— TASK REQUIREMENTS —
Transcribe only the lines of the listing below from the one holding "(469, 405) = (318, 353): brown cart -> none" through the one holding "(602, 635) = (657, 480): orange", inclusive, without any change.

━━━━━ TASK INPUTS ━━━━━

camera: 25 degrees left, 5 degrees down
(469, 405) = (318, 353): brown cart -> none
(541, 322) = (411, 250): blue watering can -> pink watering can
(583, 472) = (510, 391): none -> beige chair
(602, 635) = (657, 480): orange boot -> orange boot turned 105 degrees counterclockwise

━━━━━
━━━━━ TASK INPUTS ━━━━━

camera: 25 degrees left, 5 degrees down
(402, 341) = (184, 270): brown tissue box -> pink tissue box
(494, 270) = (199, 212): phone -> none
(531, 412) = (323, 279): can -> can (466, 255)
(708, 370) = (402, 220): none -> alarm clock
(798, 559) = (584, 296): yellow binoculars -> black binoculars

━━━━━

— RESPONSE TO THIS TASK —
(469, 405) = (318, 353): brown cart -> none
(541, 322) = (411, 250): blue watering can -> pink watering can
(583, 472) = (510, 391): none -> beige chair
(602, 635) = (657, 480): orange boot -> orange boot turned 105 degrees counterclockwise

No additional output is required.